I'd go for the household poison, Phoenix. Tylenol is as lethal as anything, and so much easier to explain away as an accidental overdose!!

And... thanks for asking! "Probable Claws" (okay, everybody groan) brings together a few of my favorite elements. First of all, cats are getting sick, and Theda wonders if we have another case of contaminated cat food (like the melamine-poisonings of a few years back). Then, someone is sending threatening letters to the area shelters. And somehow, when a dear friend ends up dead, Theda finds herself holding both the body and the bloody blade -- and is the likely suspect for murder!

Clea Simon said...

and never fear... no matter how many people I kill, I'll never hurt a cat!

McKoala said...

I have a dog and two fish, plus a wild bird of mysterious breed (looks like a cross magpie/kookaburra) that spends a lot of time on our deck and the kids have declared is also our pet.

Phoenix said...

Alrighty then, time to bring the kitties in and call this a roast.

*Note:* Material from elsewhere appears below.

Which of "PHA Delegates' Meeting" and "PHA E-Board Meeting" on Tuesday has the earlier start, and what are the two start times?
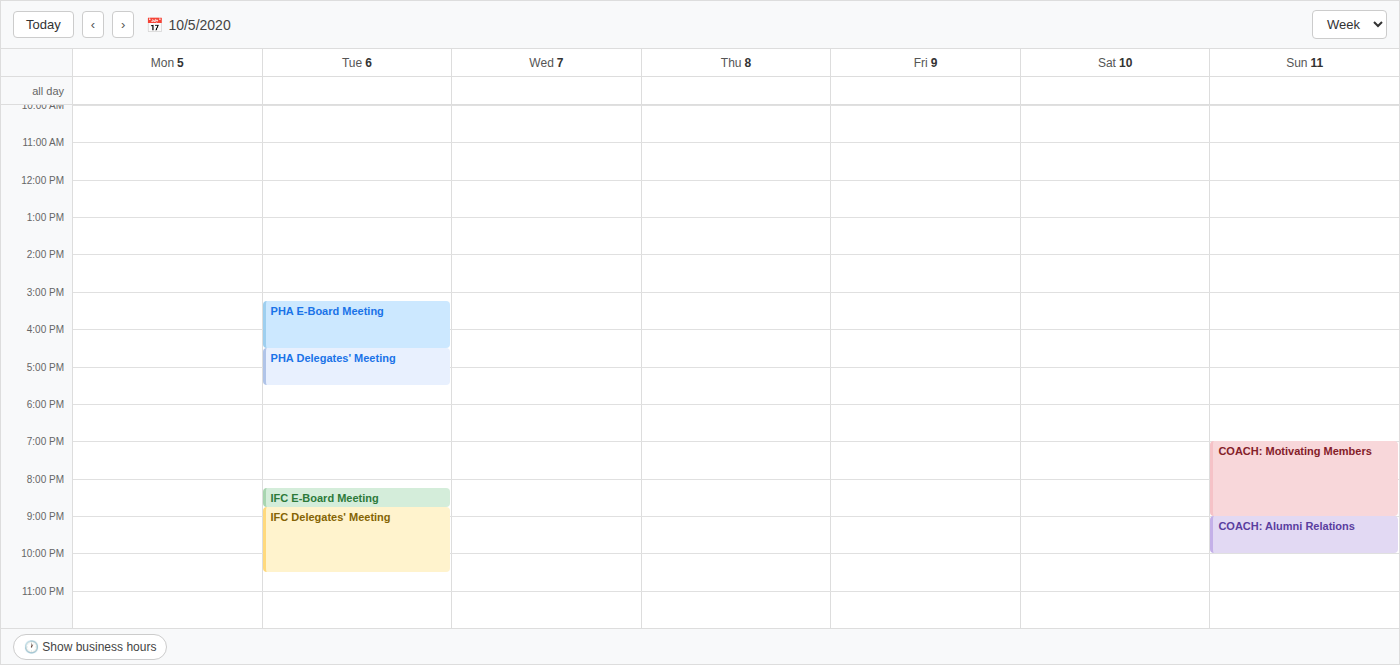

Clea, if you could choose a winner, please, and announce them here.

Winner, please contact Clea through her website to arrange getting your claws on one purrfect cat cozy, "Cries and Whiskers".

Clea Simon said...

Cool, mckoala! Do you think maybe the bird thinks you are its (his? her?) pets?

Clea Simon said...

Oh this is difficult but... simply for her willingness to think through her own murder mystery, I'm naming Peggy!

Thank you all though!

(and for the record, I'm going to be giving away some ARCs of "Probable Claws" through my own blog soon, so please drop by there when you're in the mood:
http://cleasimon.blogspot.com )

peggy said...

me? Oh my, I am so excited! Oh...I just can't wait to read it all. And maybe , just maybe I can write this mystery, since it's now stuck in my head :)
Thank you so very very much Clea and Musetta too

Phoenix said...

Woohoo, Peggy! Congrats!

And did I hear Clea say "ARCs"? Hie thee on over to her website, double time.

Clea, thank you and Musetta sooo much for hanging with us today. This was fun!

Clea Simon said...

Thank you all for coming on over today. This didn't hurt a bit!

(and for that ARC contest - check my blog in the next week or two. There is a link to my blog on my home site, but you can go directly to http://cleasimon.blogspot.com -- it's just easier for me to do stuff like this on my blog, rather than send it to my web dude, wait around, etc., etc., etc.)

Peggy - email me directly with your snail mail info and I'll get your CRIES & WHISKERS off to you!

Good night everyone, and thanks much!

Sarah Laurenson said...

My cats who knew they were cats played fetch - with crumpled up paper. This dog-cat plays with tennis balls, but he tends to eat the covering more than chase them.

He loves to chase his doggy brother and be chased by him. He comes when you call him. And he will chase a ball if you throw it, sometimes. He will also play with the other dog toys.

laughingwolf said...

grats peggy... and thx clea :D

Clea Simon said...

OK, Sarah, that is really doggy!


Hey, thanks everyone for showing up!